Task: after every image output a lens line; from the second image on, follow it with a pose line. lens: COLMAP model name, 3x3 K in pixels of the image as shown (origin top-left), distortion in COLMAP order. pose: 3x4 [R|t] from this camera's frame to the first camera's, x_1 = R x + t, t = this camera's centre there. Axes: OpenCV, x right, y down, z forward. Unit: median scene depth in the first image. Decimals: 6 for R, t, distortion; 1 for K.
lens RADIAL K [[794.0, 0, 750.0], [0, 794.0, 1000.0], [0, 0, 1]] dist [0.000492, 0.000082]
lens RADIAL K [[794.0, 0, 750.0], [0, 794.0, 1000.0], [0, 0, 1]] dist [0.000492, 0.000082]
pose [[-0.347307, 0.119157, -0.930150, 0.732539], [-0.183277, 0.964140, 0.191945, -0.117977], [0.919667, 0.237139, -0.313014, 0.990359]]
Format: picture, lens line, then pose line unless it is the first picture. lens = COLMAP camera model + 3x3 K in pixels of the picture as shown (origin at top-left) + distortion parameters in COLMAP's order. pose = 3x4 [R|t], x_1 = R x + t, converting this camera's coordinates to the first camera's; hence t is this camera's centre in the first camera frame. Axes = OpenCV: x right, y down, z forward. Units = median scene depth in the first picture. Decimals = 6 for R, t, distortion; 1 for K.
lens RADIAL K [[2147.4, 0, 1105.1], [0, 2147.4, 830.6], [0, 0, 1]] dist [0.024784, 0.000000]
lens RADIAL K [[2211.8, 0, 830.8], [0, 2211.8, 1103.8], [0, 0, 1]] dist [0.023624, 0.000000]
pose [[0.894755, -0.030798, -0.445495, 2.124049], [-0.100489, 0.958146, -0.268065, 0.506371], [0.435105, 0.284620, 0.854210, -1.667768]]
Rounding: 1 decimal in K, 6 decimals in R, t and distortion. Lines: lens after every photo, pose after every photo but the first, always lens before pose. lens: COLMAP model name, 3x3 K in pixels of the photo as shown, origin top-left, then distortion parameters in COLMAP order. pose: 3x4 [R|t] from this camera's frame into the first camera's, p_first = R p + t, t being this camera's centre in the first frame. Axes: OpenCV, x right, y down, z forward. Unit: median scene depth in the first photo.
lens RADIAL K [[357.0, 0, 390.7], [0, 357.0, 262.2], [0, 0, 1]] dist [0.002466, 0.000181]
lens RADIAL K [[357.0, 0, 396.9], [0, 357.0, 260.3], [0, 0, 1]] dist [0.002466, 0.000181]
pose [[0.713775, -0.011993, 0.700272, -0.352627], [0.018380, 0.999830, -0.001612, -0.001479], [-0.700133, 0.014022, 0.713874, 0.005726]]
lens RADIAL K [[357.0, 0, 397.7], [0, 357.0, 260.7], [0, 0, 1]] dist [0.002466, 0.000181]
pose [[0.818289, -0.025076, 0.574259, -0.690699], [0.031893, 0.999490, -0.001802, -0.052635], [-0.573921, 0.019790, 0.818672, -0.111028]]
◇ ◇ ◇ ◇ ◇
Exercise aim :: Give back every entry above, complete and exact.

Task output ::
Task: after every image output a lens line; from the second image on, follow it with a pose line. lens: COLMAP model name, 3x3 K in pixels of the image as shown (origin top-left), distortion in COLMAP order. pose: 3x4 [R|t] from this camera's frame to the first camera's, x_1 = R x + t, t = this camera's centre there. Axes: OpenCV, x right, y down, z forward. Unit: median scene depth in the first image. Decimals: 6 for R, t, distortion; 1 for K.
lens RADIAL K [[794.0, 0, 750.0], [0, 794.0, 1000.0], [0, 0, 1]] dist [0.000492, 0.000082]
lens RADIAL K [[794.0, 0, 750.0], [0, 794.0, 1000.0], [0, 0, 1]] dist [0.000492, 0.000082]
pose [[-0.347307, 0.119157, -0.930150, 0.732539], [-0.183277, 0.964140, 0.191945, -0.117977], [0.919667, 0.237139, -0.313014, 0.990359]]
Format: picture, lens line, then pose line unless it is the first picture. lens = COLMAP camera model + 3x3 K in pixels of the picture as shown (origin at top-left) + distortion parameters in COLMAP's order. pose = 3x4 [R|t], x_1 = R x + t, converting this camera's coordinates to the first camera's; hence t is this camera's centre in the first camera frame. Axes = OpenCV: x right, y down, z forward. Units = median scene depth in the first picture. Decimals = 6 for R, t, distortion; 1 for K.
lens RADIAL K [[2147.4, 0, 1105.1], [0, 2147.4, 830.6], [0, 0, 1]] dist [0.024784, 0.000000]
lens RADIAL K [[2211.8, 0, 830.8], [0, 2211.8, 1103.8], [0, 0, 1]] dist [0.023624, 0.000000]
pose [[0.894755, -0.030798, -0.445495, 2.124049], [-0.100489, 0.958146, -0.268065, 0.506371], [0.435105, 0.284620, 0.854210, -1.667768]]
Rounding: 1 decimal in K, 6 decimals in R, t and distortion. Lines: lens after every photo, pose after every photo but the first, always lens before pose. lens: COLMAP model name, 3x3 K in pixels of the photo as shown, origin top-left, then distortion parameters in COLMAP order. pose: 3x4 [R|t] from this camera's frame into the first camera's, p_first = R p + t, t being this camera's centre in the first frame. Axes: OpenCV, x right, y down, z forward. Unit: median scene depth in the first photo.
lens RADIAL K [[357.0, 0, 390.7], [0, 357.0, 262.2], [0, 0, 1]] dist [0.002466, 0.000181]
lens RADIAL K [[357.0, 0, 396.9], [0, 357.0, 260.3], [0, 0, 1]] dist [0.002466, 0.000181]
pose [[0.713775, -0.011993, 0.700272, -0.352627], [0.018380, 0.999830, -0.001612, -0.001479], [-0.700133, 0.014022, 0.713874, 0.005726]]
lens RADIAL K [[357.0, 0, 397.7], [0, 357.0, 260.7], [0, 0, 1]] dist [0.002466, 0.000181]
pose [[0.818289, -0.025076, 0.574259, -0.690699], [0.031893, 0.999490, -0.001802, -0.052635], [-0.573921, 0.019790, 0.818672, -0.111028]]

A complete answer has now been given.